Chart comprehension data
----
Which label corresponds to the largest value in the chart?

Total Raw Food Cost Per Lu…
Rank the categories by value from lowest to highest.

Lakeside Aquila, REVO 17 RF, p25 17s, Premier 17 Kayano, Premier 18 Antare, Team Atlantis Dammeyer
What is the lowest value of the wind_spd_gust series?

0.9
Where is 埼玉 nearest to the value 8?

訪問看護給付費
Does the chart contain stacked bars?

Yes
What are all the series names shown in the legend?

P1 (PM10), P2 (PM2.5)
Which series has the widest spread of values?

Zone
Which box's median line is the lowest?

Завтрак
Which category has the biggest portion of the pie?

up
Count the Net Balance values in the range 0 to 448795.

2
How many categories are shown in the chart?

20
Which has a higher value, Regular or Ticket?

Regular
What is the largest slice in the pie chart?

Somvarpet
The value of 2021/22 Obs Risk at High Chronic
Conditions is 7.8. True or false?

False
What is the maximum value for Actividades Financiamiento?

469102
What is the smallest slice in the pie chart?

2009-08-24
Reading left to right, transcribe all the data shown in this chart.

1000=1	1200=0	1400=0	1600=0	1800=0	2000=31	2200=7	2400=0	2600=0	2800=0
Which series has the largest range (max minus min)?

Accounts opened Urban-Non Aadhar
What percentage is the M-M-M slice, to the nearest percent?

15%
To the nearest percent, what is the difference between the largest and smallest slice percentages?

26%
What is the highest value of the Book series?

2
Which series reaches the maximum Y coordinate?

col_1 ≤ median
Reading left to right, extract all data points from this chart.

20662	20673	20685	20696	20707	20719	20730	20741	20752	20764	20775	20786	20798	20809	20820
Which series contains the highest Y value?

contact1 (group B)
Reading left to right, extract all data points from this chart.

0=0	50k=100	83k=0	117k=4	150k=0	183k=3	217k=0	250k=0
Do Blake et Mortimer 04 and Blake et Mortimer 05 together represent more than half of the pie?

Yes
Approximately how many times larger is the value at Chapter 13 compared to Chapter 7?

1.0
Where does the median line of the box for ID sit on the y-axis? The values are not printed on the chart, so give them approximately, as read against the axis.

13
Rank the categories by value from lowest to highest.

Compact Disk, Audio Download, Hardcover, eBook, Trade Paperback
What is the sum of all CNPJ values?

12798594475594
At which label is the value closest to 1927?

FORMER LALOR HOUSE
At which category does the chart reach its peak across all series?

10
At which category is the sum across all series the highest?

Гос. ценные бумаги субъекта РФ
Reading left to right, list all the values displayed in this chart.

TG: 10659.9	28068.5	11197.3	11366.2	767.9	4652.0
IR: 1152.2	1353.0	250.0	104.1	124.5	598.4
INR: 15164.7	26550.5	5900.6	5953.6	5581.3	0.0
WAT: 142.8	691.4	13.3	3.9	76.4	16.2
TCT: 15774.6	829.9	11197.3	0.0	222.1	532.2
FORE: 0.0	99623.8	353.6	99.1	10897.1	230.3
----
Please reproduce the data above line for line, changing nothing.

Which label corresponds to the largest value in the chart?

Total Raw Food Cost Per Lu…
Rank the categories by value from lowest to highest.

Lakeside Aquila, REVO 17 RF, p25 17s, Premier 17 Kayano, Premier 18 Antare, Team Atlantis Dammeyer
What is the lowest value of the wind_spd_gust series?

0.9
Where is 埼玉 nearest to the value 8?

訪問看護給付費
Does the chart contain stacked bars?

Yes
What are all the series names shown in the legend?

P1 (PM10), P2 (PM2.5)
Which series has the widest spread of values?

Zone
Which box's median line is the lowest?

Завтрак
Which category has the biggest portion of the pie?

up
Count the Net Balance values in the range 0 to 448795.

2
How many categories are shown in the chart?

20
Which has a higher value, Regular or Ticket?

Regular
What is the largest slice in the pie chart?

Somvarpet
The value of 2021/22 Obs Risk at High Chronic
Conditions is 7.8. True or false?

False
What is the maximum value for Actividades Financiamiento?

469102
What is the smallest slice in the pie chart?

2009-08-24
Reading left to right, transcribe all the data shown in this chart.

1000=1	1200=0	1400=0	1600=0	1800=0	2000=31	2200=7	2400=0	2600=0	2800=0
Which series has the largest range (max minus min)?

Accounts opened Urban-Non Aadhar
What percentage is the M-M-M slice, to the nearest percent?

15%
To the nearest percent, what is the difference between the largest and smallest slice percentages?

26%
What is the highest value of the Book series?

2
Which series reaches the maximum Y coordinate?

col_1 ≤ median
Reading left to right, extract all data points from this chart.

20662	20673	20685	20696	20707	20719	20730	20741	20752	20764	20775	20786	20798	20809	20820
Which series contains the highest Y value?

contact1 (group B)
Reading left to right, extract all data points from this chart.

0=0	50k=100	83k=0	117k=4	150k=0	183k=3	217k=0	250k=0
Do Blake et Mortimer 04 and Blake et Mortimer 05 together represent more than half of the pie?

Yes
Approximately how many times larger is the value at Chapter 13 compared to Chapter 7?

1.0
Where does the median line of the box for ID sit on the y-axis? The values are not printed on the chart, so give them approximately, as read against the axis.

13
Rank the categories by value from lowest to highest.

Compact Disk, Audio Download, Hardcover, eBook, Trade Paperback
What is the sum of all CNPJ values?

12798594475594
At which label is the value closest to 1927?

FORMER LALOR HOUSE
At which category does the chart reach its peak across all series?

10
At which category is the sum across all series the highest?

Гос. ценные бумаги субъекта РФ
Reading left to right, list all the values displayed in this chart.

TG: 10659.9	28068.5	11197.3	11366.2	767.9	4652.0
IR: 1152.2	1353.0	250.0	104.1	124.5	598.4
INR: 15164.7	26550.5	5900.6	5953.6	5581.3	0.0
WAT: 142.8	691.4	13.3	3.9	76.4	16.2
TCT: 15774.6	829.9	11197.3	0.0	222.1	532.2
FORE: 0.0	99623.8	353.6	99.1	10897.1	230.3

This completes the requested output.